The animal isn’t endangered, though, and there is precedent for states harvesting official symbols – including in Delaware.

Several states list the white-tailed deer as their state animal, which is ubiquitously hunted throughout the country.

Fishermen use Delaware’s official marine animal, the horseshoe crab, as bait. Anglers are also allowed to hook the weakfish, the First Fish of Delaware.

Supporters say the bill is needed to help alleviate issues with those who accidentally shoot or trap a gray fox when they were aiming for a red fox, which is legal under Delaware law.

“What’s happening now is people don’t want to get in trouble by it, so what they’re doing is they’re basically shoot, shovel and shutting up. You know, they’re not telling us and if we could get some numbers then we would know, said  Rep. Dave Wilson (R-Bridgeville), who sponsored the bill.

Wilson says these regulations would also allow DNREC to take an accurate count of the animal within Delaware’s borders.

One of the bill’s staunchest opponents, Rep. John Kowalko (D-Newark South), offered up two amendments during the House debate that would’ve nixed an open season on the animal and the fur trade clause.

Both of those failed.

Kowalko and others say the bill shouldn’t allow for hunting or pelt trade provisions if the goal is ultimately to take care of nuisance animals.

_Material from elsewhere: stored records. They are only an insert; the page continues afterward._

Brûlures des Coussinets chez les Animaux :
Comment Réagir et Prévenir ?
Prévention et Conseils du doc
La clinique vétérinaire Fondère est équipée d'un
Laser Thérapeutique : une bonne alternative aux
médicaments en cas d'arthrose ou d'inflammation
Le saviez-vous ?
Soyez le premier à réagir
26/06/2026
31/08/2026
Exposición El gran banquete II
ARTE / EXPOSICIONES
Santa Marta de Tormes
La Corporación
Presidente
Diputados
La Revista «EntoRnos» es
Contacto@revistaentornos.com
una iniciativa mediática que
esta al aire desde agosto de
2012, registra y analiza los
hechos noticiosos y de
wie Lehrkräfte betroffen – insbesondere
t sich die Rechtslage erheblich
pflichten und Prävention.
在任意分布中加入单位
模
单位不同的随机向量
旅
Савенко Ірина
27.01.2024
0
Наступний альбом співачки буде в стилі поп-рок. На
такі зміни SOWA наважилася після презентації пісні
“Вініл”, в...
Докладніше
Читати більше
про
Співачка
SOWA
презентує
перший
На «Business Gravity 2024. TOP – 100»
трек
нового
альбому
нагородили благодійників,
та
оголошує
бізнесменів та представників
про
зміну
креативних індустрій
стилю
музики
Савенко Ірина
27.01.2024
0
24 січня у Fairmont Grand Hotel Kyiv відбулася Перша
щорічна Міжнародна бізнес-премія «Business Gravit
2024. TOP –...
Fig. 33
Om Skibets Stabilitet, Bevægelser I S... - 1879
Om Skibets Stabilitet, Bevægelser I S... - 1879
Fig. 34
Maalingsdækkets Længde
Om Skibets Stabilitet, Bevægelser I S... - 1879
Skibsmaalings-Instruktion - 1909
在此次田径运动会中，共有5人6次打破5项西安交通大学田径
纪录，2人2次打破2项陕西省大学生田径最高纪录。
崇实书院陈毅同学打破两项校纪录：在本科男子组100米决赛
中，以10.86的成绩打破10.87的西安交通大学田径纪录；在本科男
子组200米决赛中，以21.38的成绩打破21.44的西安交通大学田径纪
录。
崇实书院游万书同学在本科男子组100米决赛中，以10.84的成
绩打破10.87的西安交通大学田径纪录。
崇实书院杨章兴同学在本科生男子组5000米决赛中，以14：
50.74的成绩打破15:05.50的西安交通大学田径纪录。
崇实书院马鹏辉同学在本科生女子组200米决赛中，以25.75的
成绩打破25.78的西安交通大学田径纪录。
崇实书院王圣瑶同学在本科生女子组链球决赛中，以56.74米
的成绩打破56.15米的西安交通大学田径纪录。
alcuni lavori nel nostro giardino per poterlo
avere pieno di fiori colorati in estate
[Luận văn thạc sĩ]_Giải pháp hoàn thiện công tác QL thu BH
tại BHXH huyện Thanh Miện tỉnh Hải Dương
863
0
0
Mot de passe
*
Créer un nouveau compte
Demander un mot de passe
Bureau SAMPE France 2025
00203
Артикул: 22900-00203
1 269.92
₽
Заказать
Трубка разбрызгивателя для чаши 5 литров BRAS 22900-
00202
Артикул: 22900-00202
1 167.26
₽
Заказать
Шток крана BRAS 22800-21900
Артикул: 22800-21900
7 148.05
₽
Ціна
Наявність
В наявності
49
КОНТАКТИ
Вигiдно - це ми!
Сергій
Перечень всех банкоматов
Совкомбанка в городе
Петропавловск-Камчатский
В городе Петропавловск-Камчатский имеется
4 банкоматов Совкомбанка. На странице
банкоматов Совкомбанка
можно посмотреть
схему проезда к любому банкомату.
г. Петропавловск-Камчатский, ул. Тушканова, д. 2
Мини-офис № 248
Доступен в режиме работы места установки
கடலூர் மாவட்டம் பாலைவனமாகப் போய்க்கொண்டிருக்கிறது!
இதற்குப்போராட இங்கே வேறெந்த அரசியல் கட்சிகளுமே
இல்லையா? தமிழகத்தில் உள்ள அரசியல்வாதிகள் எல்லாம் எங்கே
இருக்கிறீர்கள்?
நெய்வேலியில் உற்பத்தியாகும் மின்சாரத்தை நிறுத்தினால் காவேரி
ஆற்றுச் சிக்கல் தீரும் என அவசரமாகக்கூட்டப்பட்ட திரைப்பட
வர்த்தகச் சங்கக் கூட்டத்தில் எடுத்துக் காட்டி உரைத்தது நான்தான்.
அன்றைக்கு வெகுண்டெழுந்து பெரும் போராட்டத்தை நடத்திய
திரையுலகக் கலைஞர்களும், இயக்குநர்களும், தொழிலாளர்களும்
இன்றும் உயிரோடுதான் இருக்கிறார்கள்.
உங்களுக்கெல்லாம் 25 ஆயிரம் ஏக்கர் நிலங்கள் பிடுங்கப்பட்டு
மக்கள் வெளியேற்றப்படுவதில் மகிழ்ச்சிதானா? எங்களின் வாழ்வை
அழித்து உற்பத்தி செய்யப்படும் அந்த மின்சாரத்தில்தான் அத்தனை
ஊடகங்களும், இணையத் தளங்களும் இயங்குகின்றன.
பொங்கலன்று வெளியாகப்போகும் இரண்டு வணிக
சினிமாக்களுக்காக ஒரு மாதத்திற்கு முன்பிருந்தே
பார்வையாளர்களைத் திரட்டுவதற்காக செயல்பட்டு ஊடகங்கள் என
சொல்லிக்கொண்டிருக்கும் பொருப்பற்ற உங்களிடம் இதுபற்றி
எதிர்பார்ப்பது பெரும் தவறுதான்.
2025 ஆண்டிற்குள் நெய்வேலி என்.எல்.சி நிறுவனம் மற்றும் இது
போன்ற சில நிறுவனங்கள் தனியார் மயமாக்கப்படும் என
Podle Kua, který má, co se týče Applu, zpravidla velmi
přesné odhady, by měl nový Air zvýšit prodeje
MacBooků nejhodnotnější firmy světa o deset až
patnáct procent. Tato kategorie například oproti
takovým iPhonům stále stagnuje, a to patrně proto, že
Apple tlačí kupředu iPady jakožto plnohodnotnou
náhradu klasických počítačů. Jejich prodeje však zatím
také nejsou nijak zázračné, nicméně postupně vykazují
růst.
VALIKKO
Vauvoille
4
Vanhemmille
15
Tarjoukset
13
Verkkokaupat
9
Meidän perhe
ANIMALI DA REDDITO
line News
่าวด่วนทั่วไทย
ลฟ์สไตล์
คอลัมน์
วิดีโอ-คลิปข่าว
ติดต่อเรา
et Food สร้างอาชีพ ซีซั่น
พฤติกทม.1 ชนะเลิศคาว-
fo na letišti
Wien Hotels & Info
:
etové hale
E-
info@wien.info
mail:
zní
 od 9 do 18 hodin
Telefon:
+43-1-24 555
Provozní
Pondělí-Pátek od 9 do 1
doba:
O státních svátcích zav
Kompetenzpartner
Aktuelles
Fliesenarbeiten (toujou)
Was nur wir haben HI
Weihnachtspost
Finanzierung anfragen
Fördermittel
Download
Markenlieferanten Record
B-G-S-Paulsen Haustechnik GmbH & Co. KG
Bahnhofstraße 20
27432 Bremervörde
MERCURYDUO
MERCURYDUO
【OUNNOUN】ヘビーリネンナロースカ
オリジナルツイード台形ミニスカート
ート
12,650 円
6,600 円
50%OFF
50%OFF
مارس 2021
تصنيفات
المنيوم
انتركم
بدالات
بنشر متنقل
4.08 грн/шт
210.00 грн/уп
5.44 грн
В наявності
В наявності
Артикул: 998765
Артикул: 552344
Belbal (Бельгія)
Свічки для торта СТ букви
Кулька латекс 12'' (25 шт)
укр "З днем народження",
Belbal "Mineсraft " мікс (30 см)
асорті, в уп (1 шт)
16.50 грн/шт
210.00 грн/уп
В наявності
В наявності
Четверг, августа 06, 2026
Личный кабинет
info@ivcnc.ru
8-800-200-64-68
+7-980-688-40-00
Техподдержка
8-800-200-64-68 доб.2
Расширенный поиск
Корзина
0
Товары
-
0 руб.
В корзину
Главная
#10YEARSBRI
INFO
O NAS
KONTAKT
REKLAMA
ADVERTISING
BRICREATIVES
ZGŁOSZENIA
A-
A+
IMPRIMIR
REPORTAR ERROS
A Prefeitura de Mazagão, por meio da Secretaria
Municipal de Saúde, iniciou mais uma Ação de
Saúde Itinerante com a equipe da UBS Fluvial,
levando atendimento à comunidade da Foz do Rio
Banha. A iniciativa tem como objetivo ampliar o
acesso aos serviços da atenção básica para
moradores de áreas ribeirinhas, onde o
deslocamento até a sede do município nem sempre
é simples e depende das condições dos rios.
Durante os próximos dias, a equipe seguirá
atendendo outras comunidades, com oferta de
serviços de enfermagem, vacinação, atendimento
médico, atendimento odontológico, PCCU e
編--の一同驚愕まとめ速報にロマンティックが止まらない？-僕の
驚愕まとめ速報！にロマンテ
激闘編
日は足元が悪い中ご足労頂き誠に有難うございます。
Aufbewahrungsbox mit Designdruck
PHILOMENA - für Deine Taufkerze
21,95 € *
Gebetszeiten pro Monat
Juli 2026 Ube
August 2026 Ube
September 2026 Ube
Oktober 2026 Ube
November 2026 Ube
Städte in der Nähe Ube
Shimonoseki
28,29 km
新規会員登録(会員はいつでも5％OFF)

“When you want to deliberately construct a human attack on something in nature, then have a better reason than just to say, ‘Oh, we need this because we need it, or we need it to take a count, or we need it because an industry needs it to make more profit,” said Kowalko.

The bill now waits for a Senate committee hearing. Two amendments similar to Kowalko’s are attached to the bill.

That’s where Sedacca is hoping the bill dies.

“Our goal is to have the bill stop in the senate," said Sedacca.  If it somehow passes the senate, our next deal will be to go to Dover and let the governor know that if he’s going to sign the bill, he’s going to have to deal with us.”

Markell says he will sign the bill as it currently stands.

Credit James Dawson/Delaware Public Media
McVey Elementary students are using art and song to help convey their opposition to a gray fox hunting bill.

McVey student Ben Garrett says that seems odd.

“I think he’s just insulting himself. Why would you do that? You signed the bill to make the gray fox the state [wildlife] animal [and] now you’re signing this bill to hunt the gray fox? I just don’t get it.," said Garrett.

But the students are open to some compromise.  The bill also allows poultry farmers to kill the animal without a permit if it’s directly attacking their chickens.

Kids in the class mostly agreed with that provision, but some, like Cassidy Foskett, suggest there are other choices farmers can make.

“They can run out there and clap their hands and jump around and that’d probably scare it away because it’s a really shy animal,” said Foskett.

Sedacca says this civics lesson has been different from the one he taught five years ago, but just as valuable. Regardless of the outcome, he says he has further plans for his students.

“Let’s protect this animal. Furthermore let’s double down my friends," told his class. "How about this, if they want to build a shopping center and there’s a forest that has a population of gray foxes there should be a study done on the impact to the gray foxes there if they build a shopping center."

A similar bill introduced in 2014 would’ve instituted a similar hunting and trapping framework as House Bill 25, but the Senate amended those aspects out late last year.

That proposal never reached to the House for approval.

Should this bill pass, Sedacca says he’s prepared to bring the children to Dover to protest --- with parental permission.